(Source document begins)

The CHAIRMAN. I just want to ask, before you go on: Say a man is earning $125 a month. What would you figure ordinarily would be his rental today? Would it be about one-fifth? Is that what we assume?

Mr. FOLEY. $125 a month income, Senator?

The CHAIRMAN. Income, yes.

Mr. FOLEY. Of course, I think it is always dangerous to draw any rule of thumb as to what a person can afford to pay on the basis of only his income figure, especially in the low brackets, because we have all the problems of family. The normal rule of thumb in the usual range of incomes has been, for many years, 25 percent for shelter. I think when you get down into the low-income groups, the very low-income groups, the fact of the matter is that they usually have to pay more than that, more than 25 percent, for any kind of decent shelter. That is the man I hope we can develop better housing for some day, because when we get down into those lower-income groups and with normal family obligations it is obvious that even 25 percent for shelter can only be met by the sacrifice of some other things that probably are close to being essential.

The CHAIRMAN. Yes. Well, I have in mind

Mr. FOLEY. And yet the fact remains that many of them do have to pay more than 25 percent in order to get a decent place to live in, and that is the very thing that we are trying to attack through this bill and through our effort.

The CHAIRMAN. Yes. All right.

Mr. FOLEY. I have already shown that the FHA, through its-I think I had read that.

The differences between that proposal, however, and the proposal in this bill are in addition to reducing the equity (a) the term of the mortgage is increased from 25 to 32 years; (b) the builder's responsibility in the transaction is weakened through raising his permissible direct mortgage from 80 to 85 percent; and (c) the lender's interest is nonexistent in that the debenture provision gives him a practically risk-free investment. Thus, in addition to the reduction of the borrower's initial equity, which was our suggestion, the provision in effect seriously weakens the other elements of economic soundness in the transaction; to wit: Relationship of risk to property, value, builder's responsibility and lender's coinsurance of the risk.

As to the relationship of risk to property value, we have made comparisons for maximum mortgages permissible under our suggestion and a 95 percent, 32-year mortgage with respect to the relationship between the outstanding principal of each loan and the estimated depreciated value of the property at the end of certain periods of time. Loans of both terms have been assumed to bear interest at 4 percent. We have used the following assumption of property depreciation: During the first 10 years, depreciation of the original cost of improvements at 24 percent annually, with annual depreciation thereafter at a rate of 1.8 percent of the cost of improvements, to leave at the end of 50 years only the original cost of the land as the depreciated value of the property. Under this conservative assumption of depreciation, as shown in the charts III and V, which you have, the 32-year loan at the end of 5 years constitutes 99 percent of the then value, and at the end of 10 years 101 percent of the then value,

as contrasted to 94 and 89 percent, respectively, for the 25-year term mortgage after 5 and 10 years.

(Source document ends)
(Supplied information begins)

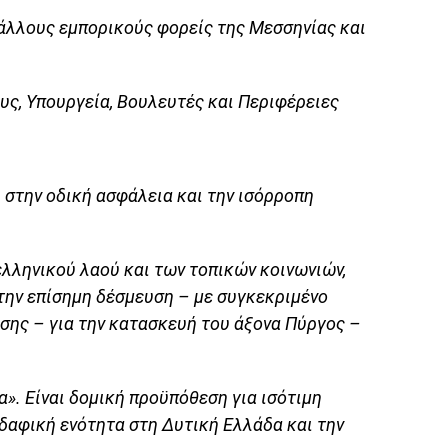
άλλους εμπορικούς φορείς της Μεσσηνίας και
ς, Υπουργεία, Βουλευτές και Περιφέρειες
 στην οδική ασφάλεια και την ισόρροπη
 ελληνικού λαού και των τοπικών κοινωνιών,
ην επίσημη δέσμευση – με συγκεκριμένο
σης – για την κατασκευή του άξονα Πύργος –
α». Είναι δομική προϋπόθεση για ισότιμη
δαφική ενότητα στη Δυτική Ελλάδα και την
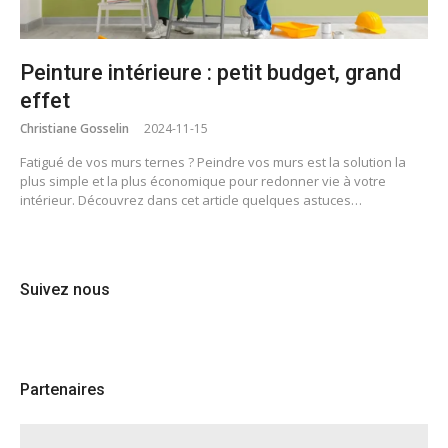
Peinture intérieure : petit budget, grand
effet
Christiane Gosselin
2024-11-15
Fatigué de vos murs ternes ? Peindre vos murs est la solution la
plus simple et la plus économique pour redonner vie à votre
intérieur. Découvrez dans cet article quelques astuces…
Suivez nous
Partenaires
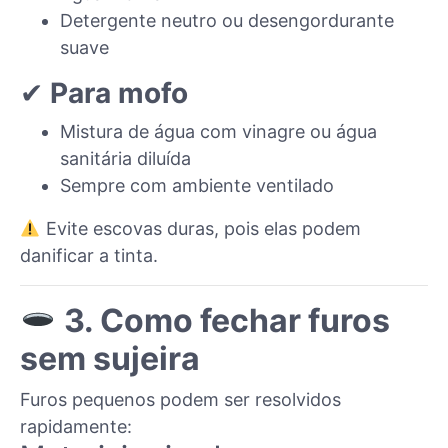
Detergente neutro ou desengordurante
suave
✔
Para mofo
Mistura de água com vinagre ou água
sanitária diluída
Sempre com ambiente ventilado
Evite escovas duras, pois elas podem
danificar a tinta.
3. Como fechar furos
sem sujeira
Furos pequenos podem ser resolvidos
rapidamente:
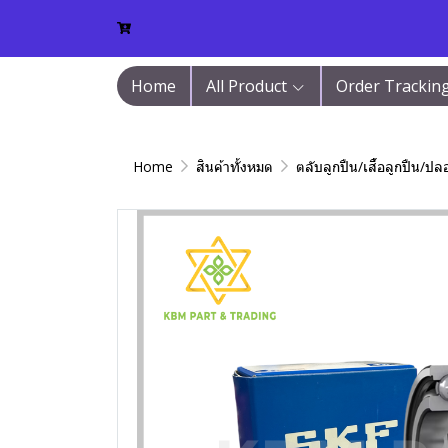
Home
All Product
Order Trackin
Home
สินค้าทั้งหมด
ตลับลูกปืน/เสื้อลูกปืน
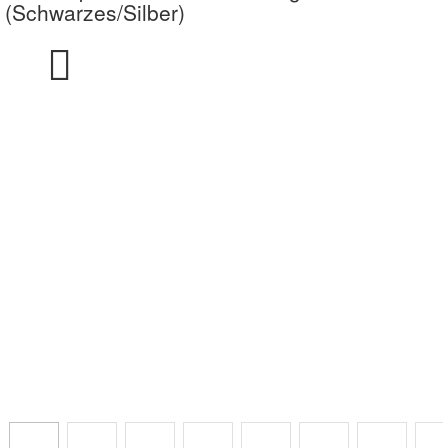
(Schwarzes/Silber)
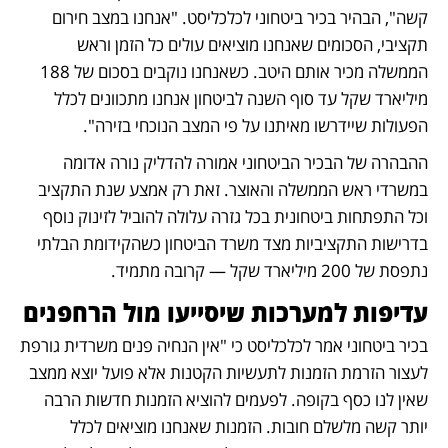
קשה", הבהיר בכיר ביטחוני לכלכליסט. "אנחנו במצב חירום 
תקציבי, הסכומים שאנחנו מוציאים עולים כל הזמן וראש 
הממשלה מכיר אותם היטב. כשאנחנו נוקבים בסכום של 188 
מיליארד שקל עד סוף השנה לביטחון אנחנו מתכוונים לכלל 
הפעולות שיידרשו מאיתנו על פי המצב הנוכחי בזירה".
ההבהרה של הבכיר הביטחוני אמורה להדליק נורה אדומה 
במשרדי ראש הממשלה והאוצר. זאת רק אמצע שנת התקציב 
וכל התפתחות ביטחונית בכל גזרה עלולה להוביל לזינוק נוסף 
בדרישות התקציביות מצד משרד הביטחון כשהקידומת הבלתי 
נתפסת של 200 מיליארד שקל — קרובה מתמיד.
עדיפות למערכות שיסייעו מול הרחפנים
בכיר ביטחוני אמר לכלכליסט כי "אין הנחיה פנים משרדית גורפת 
לעצור הזרמת הזמנות לתעשיות הקטנות אלא פועל יוצא ממצב 
שאין לנו כסף בקופה. לפעמים להוציא הזמנות חדשות הרבה 
יותר קשה מלשלם חובות. הזמנות שאנחנו מוציאים לכלל 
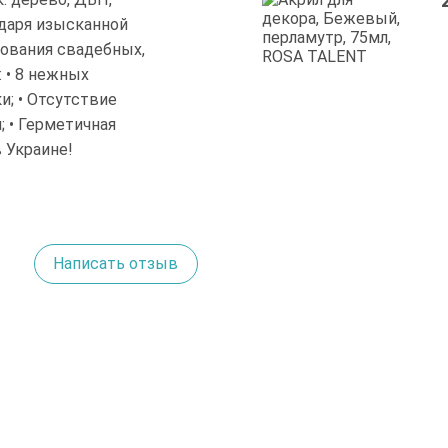
одаря изысканной
рования свадебных,
 • 8 нежных
и; • Отсутствие
; • Герметичная
 Украине!
Написать отзыв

(Supplied information ends)

Exercises to complete:
a - In the hearing transcript, list the lettered differences that Mr. Foley gives between the earlier proposal and the proposal in the bill.
b - Print the stretch of the hearing transcript from "Mr. FOLEY. Of" through "to being essential.".

Answers in order:
a -
(a) The term of the mortgage is increased from 25 to 32 years.
(b) The builder's responsibility in the transaction is weakened because his permissible direct mortgage is raised from 80 to 85 percent.
(c) The lender's interest is nonexistent because the debenture provision gives him a practically risk-free investment.

b -
Mr. FOLEY. Of course, I think it is always dangerous to draw any rule of thumb as to what a person can afford to pay on the basis of only his income figure, especially in the low brackets, because we have all the problems of family. The normal rule of thumb in the usual range of incomes has been, for many years, 25 percent for shelter. I think when you get down into the low-income groups, the very low-income groups, the fact of the matter is that they usually have to pay more than that, more than 25 percent, for any kind of decent shelter. That is the man I hope we can develop better housing for some day, because when we get down into those lower-income groups and with normal family obligations it is obvious that even 25 percent for shelter can only be met by the sacrifice of some other things that probably are close to being essential.